**Aim of the task**
From the data below, repeat exactly the lines from the line with "ring tip: (249, 277)" to the line with "pinky tip: (213, 308)", both included.

**Data in this exercise**
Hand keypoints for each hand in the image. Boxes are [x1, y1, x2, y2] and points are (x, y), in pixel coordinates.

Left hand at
--
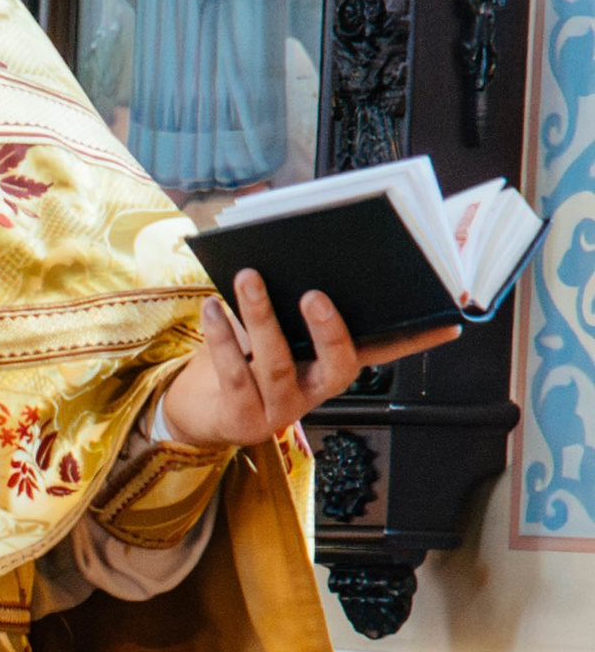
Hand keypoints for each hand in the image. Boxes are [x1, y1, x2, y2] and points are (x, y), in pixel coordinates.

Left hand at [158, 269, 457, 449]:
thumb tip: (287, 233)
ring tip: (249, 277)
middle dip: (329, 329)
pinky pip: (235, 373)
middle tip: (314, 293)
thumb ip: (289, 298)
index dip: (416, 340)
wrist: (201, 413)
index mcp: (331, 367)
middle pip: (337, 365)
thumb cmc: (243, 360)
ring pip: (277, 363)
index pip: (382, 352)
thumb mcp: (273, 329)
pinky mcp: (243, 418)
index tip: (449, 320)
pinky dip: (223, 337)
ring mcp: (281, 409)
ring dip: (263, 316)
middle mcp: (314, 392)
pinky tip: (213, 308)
---
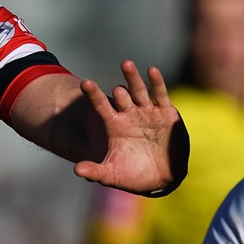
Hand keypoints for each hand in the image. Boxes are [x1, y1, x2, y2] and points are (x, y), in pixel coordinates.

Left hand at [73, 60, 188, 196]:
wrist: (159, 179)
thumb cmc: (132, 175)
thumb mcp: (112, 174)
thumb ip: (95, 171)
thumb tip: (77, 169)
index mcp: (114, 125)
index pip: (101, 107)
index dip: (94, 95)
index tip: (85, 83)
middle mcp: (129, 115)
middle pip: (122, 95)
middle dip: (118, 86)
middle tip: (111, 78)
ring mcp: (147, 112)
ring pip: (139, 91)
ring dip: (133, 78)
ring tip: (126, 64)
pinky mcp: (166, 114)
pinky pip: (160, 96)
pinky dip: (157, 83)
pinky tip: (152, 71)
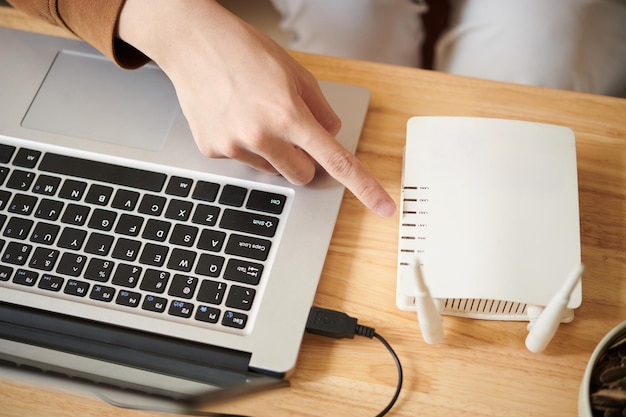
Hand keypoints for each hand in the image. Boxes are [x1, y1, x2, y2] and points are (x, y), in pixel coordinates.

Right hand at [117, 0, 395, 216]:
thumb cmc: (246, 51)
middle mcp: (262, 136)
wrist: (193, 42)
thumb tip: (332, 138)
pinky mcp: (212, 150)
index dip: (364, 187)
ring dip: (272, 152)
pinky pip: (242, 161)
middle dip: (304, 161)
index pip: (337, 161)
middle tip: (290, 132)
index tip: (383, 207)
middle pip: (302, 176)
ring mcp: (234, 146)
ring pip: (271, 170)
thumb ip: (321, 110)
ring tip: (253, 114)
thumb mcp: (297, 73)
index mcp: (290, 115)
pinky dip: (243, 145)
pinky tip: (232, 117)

**Written answer**
ring tip: (249, 277)
middle dip: (329, 329)
pinky pip: (235, 373)
middle tip: (314, 293)
thumb ip: (289, 298)
index dip: (416, 340)
wrist: (201, 413)
index mcp: (331, 367)
middle pip: (337, 365)
thumb cmc: (243, 360)
ring pip: (277, 363)
index pip: (382, 352)
thumb mcp: (273, 329)
pinky mcp: (243, 418)
index tip: (449, 320)
pinky dip: (223, 337)
ring mcp: (281, 409)
ring dip: (263, 316)
middle mcp: (314, 392)
pinky tip: (213, 308)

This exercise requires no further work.